=== PASAJE DEL TEXTO ===

Una advertencia resuena con fuerza en los círculos tecnológicos y económicos: según Dario Amodei, CEO de Anthropic, el 50% de los trabajos de oficina de primer nivel desaparecerán antes de 2030, y el 50% de los puestos de aprendizaje (aprendices, becarios, administrativos no especializados) el año que viene; sí, en el 2026. La propia Von Der Leyen ha anunciado la Inteligencia Artificial General para 2026. Incluso Barack Obama ha salido de su jubilación para hablar muy seriamente sobre la gravedad de este tema.
Esta predicción, compartida con la mayoría de los científicos, no es una distopía lejana, sino una llamada de atención sobre la transformación más rápida y profunda del mercado laboral que hayamos presenciado. La inteligencia artificial (IA) no es solo una nueva herramienta; es una fuerza disruptiva que, a diferencia de revoluciones pasadas, opera a una velocidad sin precedentes, exigiéndonos una adaptación inmediata.

===

◆ TAREAS A REALIZAR ◆
1. Indique si cada afirmación concuerda con el texto sobre la inteligencia artificial y el empleo. Responda sí o no y cite textualmente las palabras decisivas.
(a) Según Dario Amodei, la mitad de los puestos de aprendizaje desaparecerán en 2026.
(b) Von Der Leyen ha anunciado la Inteligencia Artificial General para 2030.
(c) El texto presenta la inteligencia artificial como una revolución que avanza al mismo ritmo que las anteriores.
2. Sustituya "jubilación" por "retiro" en el fragmento del texto sobre la inteligencia artificial y el empleo que va desde "Una advertencia resuena" hasta "de este tema.", ambos incluidos, y escriba el fragmento resultante.

=== LISTADO EXTRAÍDO ===

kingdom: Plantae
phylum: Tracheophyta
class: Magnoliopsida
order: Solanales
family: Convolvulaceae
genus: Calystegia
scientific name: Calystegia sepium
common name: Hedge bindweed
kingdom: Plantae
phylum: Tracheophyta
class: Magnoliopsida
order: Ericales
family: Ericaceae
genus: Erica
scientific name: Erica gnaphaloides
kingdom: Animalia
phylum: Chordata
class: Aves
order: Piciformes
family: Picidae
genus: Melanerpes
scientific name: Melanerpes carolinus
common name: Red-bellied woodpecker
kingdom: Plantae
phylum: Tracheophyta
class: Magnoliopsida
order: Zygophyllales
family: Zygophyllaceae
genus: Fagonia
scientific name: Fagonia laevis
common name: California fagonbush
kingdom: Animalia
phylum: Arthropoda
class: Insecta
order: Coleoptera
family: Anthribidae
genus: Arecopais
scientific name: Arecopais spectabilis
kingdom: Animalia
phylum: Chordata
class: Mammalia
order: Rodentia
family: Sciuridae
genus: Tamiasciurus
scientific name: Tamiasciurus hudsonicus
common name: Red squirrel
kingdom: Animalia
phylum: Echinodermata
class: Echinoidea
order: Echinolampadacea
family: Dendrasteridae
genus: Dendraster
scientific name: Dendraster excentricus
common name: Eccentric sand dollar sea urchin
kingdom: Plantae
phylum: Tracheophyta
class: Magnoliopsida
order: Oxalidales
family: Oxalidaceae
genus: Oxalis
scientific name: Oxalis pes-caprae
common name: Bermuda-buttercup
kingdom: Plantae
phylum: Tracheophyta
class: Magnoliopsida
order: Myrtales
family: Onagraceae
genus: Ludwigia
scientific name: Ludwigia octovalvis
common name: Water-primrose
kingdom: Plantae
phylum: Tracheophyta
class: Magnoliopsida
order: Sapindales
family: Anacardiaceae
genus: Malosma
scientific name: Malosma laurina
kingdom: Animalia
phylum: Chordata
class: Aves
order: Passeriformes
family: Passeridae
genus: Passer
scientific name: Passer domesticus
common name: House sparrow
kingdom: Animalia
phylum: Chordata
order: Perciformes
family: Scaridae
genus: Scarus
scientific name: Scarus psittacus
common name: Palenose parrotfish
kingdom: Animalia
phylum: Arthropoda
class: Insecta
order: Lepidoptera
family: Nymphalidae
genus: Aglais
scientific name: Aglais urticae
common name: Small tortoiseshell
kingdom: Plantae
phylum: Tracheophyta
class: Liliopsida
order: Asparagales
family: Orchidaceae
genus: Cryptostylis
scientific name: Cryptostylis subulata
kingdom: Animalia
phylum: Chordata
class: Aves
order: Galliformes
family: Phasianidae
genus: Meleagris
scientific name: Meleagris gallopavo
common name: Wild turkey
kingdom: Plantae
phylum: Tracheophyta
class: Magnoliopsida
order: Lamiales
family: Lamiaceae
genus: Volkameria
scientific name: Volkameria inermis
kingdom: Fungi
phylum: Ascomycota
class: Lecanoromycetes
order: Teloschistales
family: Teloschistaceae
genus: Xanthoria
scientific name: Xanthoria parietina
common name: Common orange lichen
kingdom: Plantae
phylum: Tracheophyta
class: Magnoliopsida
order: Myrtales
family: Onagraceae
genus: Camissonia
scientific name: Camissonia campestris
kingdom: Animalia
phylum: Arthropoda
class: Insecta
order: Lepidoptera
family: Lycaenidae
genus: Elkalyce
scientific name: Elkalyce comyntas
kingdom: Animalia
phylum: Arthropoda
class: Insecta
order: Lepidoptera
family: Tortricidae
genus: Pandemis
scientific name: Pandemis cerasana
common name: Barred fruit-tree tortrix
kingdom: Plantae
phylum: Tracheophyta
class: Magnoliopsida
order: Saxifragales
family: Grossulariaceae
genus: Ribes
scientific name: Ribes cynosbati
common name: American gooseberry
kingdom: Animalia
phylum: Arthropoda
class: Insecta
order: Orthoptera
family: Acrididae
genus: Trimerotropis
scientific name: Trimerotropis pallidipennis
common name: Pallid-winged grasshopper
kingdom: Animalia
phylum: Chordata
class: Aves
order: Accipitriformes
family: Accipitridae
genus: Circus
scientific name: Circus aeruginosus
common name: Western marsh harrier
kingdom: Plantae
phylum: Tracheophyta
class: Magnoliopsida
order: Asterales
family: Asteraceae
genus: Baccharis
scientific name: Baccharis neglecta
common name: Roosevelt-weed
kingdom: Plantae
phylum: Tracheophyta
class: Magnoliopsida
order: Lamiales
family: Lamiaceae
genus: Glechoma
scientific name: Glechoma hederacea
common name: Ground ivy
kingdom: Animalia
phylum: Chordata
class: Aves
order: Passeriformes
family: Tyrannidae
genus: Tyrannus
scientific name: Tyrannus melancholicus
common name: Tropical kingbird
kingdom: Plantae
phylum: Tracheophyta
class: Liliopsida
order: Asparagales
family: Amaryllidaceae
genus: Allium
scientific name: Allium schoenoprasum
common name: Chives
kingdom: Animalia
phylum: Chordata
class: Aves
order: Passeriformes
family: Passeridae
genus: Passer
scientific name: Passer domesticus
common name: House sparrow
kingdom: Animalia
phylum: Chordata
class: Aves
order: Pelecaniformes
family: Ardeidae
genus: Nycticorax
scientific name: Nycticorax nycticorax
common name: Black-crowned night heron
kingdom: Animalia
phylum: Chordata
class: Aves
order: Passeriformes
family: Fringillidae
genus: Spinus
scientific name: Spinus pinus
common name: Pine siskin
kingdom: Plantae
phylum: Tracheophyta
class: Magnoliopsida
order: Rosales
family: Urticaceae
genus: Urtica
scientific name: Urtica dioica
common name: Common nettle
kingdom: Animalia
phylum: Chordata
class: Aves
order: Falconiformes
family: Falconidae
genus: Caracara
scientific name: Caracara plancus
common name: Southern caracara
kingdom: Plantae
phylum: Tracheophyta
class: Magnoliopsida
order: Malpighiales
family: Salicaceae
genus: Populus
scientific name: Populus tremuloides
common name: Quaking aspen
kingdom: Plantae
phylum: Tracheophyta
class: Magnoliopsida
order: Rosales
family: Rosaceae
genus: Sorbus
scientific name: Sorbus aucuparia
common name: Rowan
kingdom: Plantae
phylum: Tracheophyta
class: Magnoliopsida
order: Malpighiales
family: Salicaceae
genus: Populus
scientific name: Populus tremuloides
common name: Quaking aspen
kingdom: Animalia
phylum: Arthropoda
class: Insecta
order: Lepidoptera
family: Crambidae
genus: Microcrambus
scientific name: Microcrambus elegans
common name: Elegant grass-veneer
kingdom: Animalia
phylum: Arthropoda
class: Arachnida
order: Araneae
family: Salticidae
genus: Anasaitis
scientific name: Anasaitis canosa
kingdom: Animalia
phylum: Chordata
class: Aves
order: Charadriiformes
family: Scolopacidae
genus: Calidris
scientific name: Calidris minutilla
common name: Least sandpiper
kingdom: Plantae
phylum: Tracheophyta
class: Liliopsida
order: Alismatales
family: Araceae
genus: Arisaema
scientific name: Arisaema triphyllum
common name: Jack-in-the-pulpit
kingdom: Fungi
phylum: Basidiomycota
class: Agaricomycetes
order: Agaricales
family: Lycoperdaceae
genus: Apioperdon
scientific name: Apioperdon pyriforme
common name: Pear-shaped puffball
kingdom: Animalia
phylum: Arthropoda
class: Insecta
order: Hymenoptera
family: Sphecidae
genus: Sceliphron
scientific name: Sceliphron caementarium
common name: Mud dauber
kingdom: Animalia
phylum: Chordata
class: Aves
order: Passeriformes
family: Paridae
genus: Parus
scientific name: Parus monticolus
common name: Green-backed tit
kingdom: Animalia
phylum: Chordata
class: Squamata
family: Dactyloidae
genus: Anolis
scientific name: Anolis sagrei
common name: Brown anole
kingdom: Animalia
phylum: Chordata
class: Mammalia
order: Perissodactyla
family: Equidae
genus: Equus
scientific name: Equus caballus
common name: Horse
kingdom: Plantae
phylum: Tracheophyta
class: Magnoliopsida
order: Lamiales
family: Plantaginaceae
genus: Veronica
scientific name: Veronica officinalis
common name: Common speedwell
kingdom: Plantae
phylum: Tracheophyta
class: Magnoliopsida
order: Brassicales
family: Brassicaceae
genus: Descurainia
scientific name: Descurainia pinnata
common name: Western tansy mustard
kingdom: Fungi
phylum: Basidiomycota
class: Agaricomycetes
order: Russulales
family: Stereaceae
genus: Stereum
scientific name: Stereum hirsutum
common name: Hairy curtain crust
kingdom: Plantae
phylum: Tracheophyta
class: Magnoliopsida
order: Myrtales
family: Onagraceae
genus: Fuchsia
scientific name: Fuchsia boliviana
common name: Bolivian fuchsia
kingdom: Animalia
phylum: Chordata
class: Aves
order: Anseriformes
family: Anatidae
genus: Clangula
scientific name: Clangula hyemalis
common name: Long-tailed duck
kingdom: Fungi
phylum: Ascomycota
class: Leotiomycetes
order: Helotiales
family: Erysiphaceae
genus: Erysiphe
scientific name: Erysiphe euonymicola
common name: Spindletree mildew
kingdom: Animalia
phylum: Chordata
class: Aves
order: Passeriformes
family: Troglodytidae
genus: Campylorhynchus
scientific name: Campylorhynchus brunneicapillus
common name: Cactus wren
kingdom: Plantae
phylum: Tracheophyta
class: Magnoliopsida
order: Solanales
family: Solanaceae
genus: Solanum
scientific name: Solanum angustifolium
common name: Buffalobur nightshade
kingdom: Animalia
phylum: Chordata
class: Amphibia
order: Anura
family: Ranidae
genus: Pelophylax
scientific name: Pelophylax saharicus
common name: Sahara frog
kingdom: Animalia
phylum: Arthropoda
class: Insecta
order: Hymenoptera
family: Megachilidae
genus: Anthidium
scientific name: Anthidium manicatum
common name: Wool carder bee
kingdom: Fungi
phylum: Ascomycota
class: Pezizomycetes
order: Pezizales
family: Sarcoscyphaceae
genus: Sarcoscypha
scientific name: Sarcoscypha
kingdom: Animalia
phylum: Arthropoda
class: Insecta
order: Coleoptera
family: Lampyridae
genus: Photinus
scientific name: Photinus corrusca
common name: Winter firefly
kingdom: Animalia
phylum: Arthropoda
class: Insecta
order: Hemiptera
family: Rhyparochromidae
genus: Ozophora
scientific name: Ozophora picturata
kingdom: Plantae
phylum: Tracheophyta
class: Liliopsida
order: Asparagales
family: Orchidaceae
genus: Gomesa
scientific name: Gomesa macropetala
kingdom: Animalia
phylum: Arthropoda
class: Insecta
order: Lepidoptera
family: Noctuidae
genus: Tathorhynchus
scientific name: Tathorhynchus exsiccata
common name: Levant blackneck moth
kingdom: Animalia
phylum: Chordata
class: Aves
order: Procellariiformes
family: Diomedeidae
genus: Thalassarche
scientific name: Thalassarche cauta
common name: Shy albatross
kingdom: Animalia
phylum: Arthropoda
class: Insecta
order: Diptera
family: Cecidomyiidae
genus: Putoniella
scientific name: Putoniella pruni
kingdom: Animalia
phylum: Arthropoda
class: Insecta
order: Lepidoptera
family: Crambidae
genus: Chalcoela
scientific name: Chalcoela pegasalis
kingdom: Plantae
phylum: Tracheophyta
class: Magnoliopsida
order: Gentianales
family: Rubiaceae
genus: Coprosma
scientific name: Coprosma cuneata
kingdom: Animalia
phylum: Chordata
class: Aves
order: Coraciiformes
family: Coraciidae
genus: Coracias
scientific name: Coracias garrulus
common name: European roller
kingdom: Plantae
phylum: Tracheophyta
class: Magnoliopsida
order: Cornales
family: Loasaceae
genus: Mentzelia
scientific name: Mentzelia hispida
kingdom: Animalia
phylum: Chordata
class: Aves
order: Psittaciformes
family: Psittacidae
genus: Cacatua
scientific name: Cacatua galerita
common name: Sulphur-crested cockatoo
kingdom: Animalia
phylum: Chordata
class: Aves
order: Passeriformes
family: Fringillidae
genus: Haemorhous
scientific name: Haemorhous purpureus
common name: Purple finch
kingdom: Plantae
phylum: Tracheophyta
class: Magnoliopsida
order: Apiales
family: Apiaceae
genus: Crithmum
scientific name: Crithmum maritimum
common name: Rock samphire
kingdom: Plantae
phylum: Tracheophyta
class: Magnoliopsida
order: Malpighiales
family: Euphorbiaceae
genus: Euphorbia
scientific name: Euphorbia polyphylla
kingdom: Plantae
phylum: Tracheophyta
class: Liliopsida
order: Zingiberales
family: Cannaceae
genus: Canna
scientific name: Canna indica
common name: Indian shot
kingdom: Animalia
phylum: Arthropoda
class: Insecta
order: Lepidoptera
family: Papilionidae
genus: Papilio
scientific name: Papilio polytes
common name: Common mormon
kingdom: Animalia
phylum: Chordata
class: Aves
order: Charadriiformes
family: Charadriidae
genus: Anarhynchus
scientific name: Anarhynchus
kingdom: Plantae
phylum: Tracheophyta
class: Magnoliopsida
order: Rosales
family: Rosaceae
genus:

===

◆ LISTA DE RESPUESTAS ◆
1.
(a) Sí: "el 50% de los puestos de aprendizaje (aprendices, becarios, administrativos no especializados) el año que viene; sí, en el 2026".
(b) No: "La propia Von Der Leyen ha anunciado la Inteligencia Artificial General para 2026."
(c) No: "a diferencia de revoluciones pasadas, opera a una velocidad sin precedentes".

2.
Una advertencia resuena con fuerza en los círculos tecnológicos y económicos: según Dario Amodei, CEO de Anthropic, el 50% de los trabajos de oficina de primer nivel desaparecerán antes de 2030, y el 50% de los puestos de aprendizaje (aprendices, becarios, administrativos no especializados) el año que viene; sí, en el 2026. La propia Von Der Leyen ha anunciado la Inteligencia Artificial General para 2026. Incluso Barack Obama ha salido de su retiro para hablar muy seriamente sobre la gravedad de este tema.